You Read Interior Chinatown: What’s Next?

Tara Pai

Finished Charles Yu’s Interior Chinatown? Loved it? Wish there was more? Add these six books featuring traditionally-underrepresented perspectives to your reading list.

Lexington High School’s first community read, Interior Chinatown, provided students with a narrative to reflect on the Asian-American experience. This list contains three novels to expand on this reflection of what it means to a minority in America, as well as three more suggestions that can be found in the school library.

The Book of Unknown Americans by Christina Henríquez

Experience the lives of two Latinx teenagers as members of immigrant families in America. 

Maribel Rivera nearly dies after falling from a ladder and heads to America to receive the treatment she needs, thus leaving her life in Mexico behind. In America, Rivera meets her neighbor, Mayor Toro from Panama, who is one of few who can see her broken soul. Follow their journey together in this tale of love and belonging.

The Namesake by Jhumpa Lahiri

New York Times best-selling author and recipient of the Pulitzer Prize for fiction, Jhumpa Lahiri tells the story of a Bengali family’s immigrant  journey and experience in America. 

Moving from Calcutta, India to Cambridge, Massachusetts, newlyweds Ashoke and Ashima Ganguli, struggle to find their place in society. The couple feels a sense of betrayal towards their culture and traditions when they nickname their son Gogol, after a Russian author. This book explores Gogol’s life and follows his development as a first-generation American who is the son of two Indians with an unconventional name.

Dear Martin by Nic Stone

Learn about the issues faced by a Black high school student as he tries to fit in and discovers the reason why he can’t.

Justyce McAllister is a Black high school student at the top of his class with high aspirations. However, his world gets turned upside down when he is arrested. McAllister begins to write a series of letters to Dr. Martin Luther King Jr. to understand his unfair treatment in American society. The novel culminates in a scene in which McAllister gains attention after being involved in a fatal encounter with a white police officer.

Top reads from the librarians:

Discover and experience diverse and powerful stories selected by LHS librarian Harriet Wallen.

American Born Chinese by Gene Luen Yang

This story follows three Chinese American kids and explores each of their interrelated lives.  The relationship between the characters becomes apparent with a sudden, unexpected twist. Told in a graphic novel format, this book explores the problems young Chinese Americans face in an intriguing and captivating manner. 

“Like Interior Chinatown, I think it can appeal to multiple kinds of readers,” Wallen said.

The Hate U Give by Angie Thomas

Black teenager Starr Carter’s delicate balance between life in a poor neighborhood and at an affluent suburban preparatory school is broken when her close friend is wrongly shot by a police officer. What really happened that day is up in the air, and only Starr knows the truth. Starr grapples with the pressure knowing that her words could endanger both her life and the lives of those around her. Join Starr as she navigates a sea of struggles and the inequality that comes with being an African American.

The Hate U Give is a popular pick among students at LHS. 

“This is the one everyone was looking to read and it was constantly out of the library,” Wallen said.
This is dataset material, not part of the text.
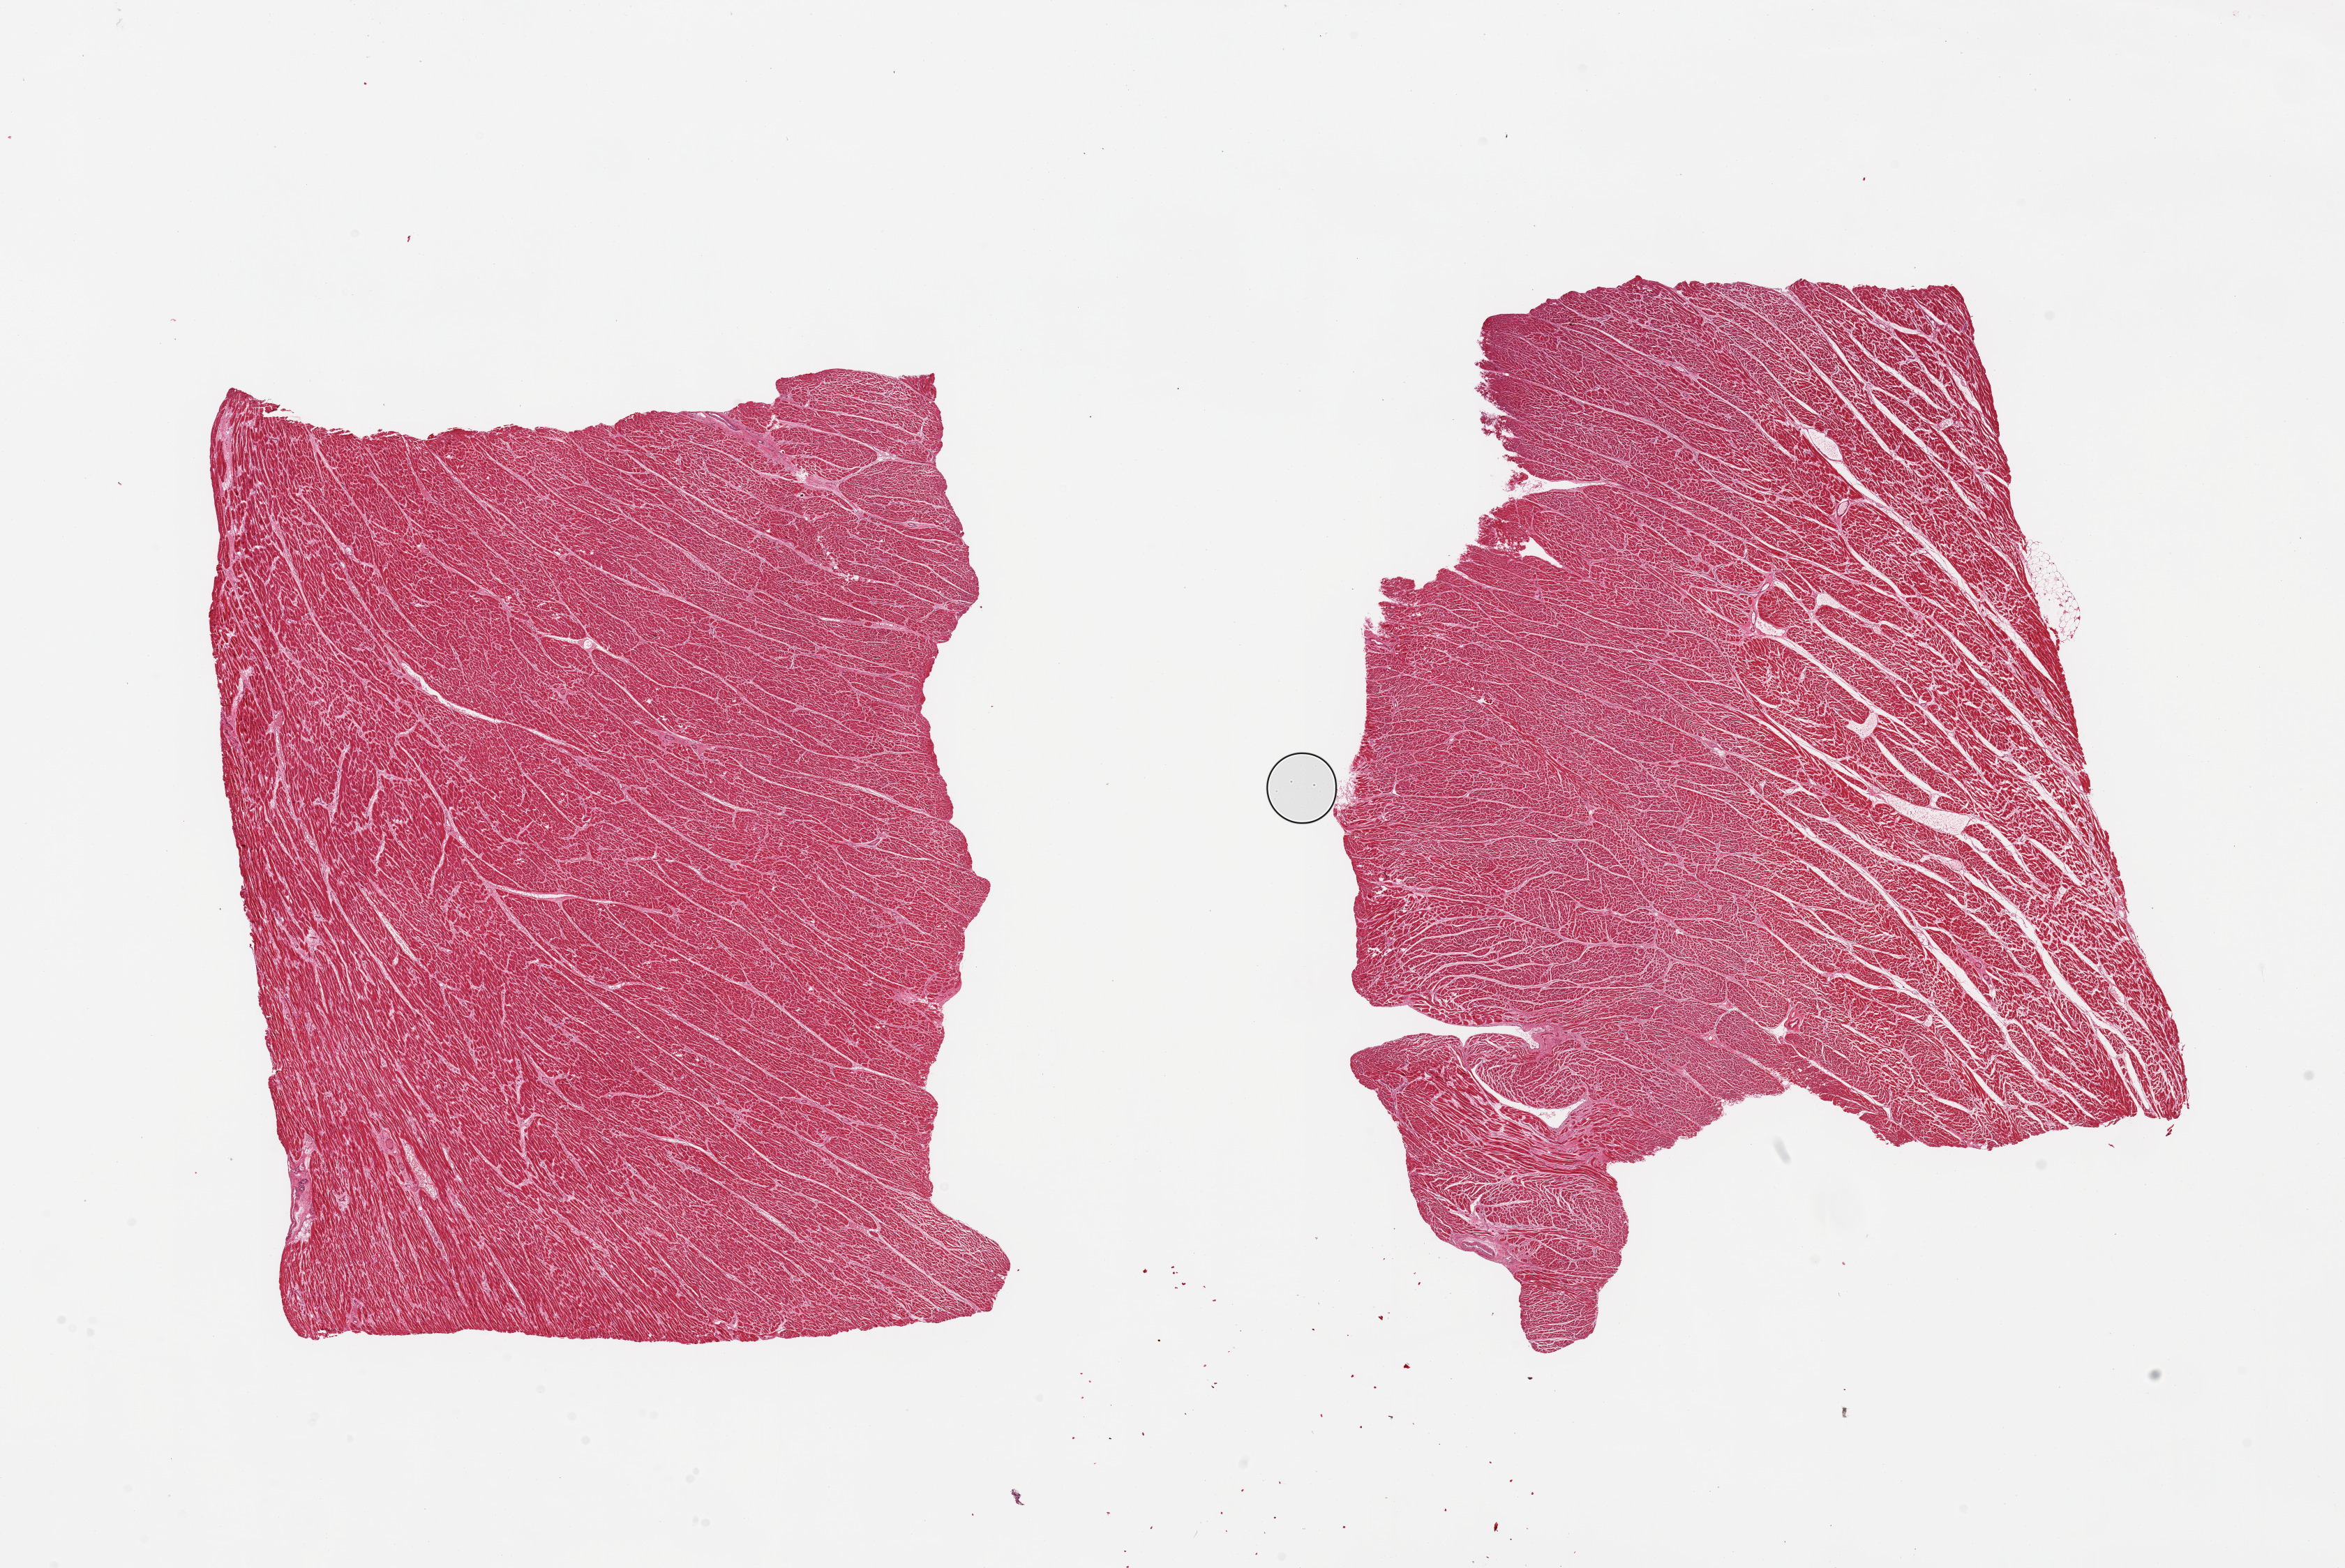
Haematoxylin and eosin whole-slide image, whole scanned area (about 26.6 x 17.8 mm) shown as a low-resolution overview. PAXgene-fixed, paraffin-embedded tissue. Target tissue: heart. Tissue donor sample.
Review note (as recorded): 2 pieces, minimal chronic ischemic changes/fibrosis.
The Love and Lies of Rukhsana Ali by Sabina Khan

Rukhsana Ali, a 17-year-old student, is excited to go to Caltech to pursue her goals. When her Muslim parents realize that she is gay, an alien concept in traditional Muslim society, they quickly send her off to Bangladesh. In this novel of self-discovery, the protagonist navigates new challenges in a world of arranged, heterosexual marriages.

Unlike many of the other books in this list that depict entire families trying to find their place in American society, this novel focuses on a family’s rejection of what is acceptable in American society and their child’s response.

The Love and Lies of Rukhsana Ali stood out to Wallen. “I read a lot of [books about minorities in America], that one was good,” Wallen said.

If none of these books are your cup of tea, Wallen encourages a visit to the library. 

“We try our best to buy books that reflect our community… there should be something for everybody and we’re happy to help people find things,” Wallen said.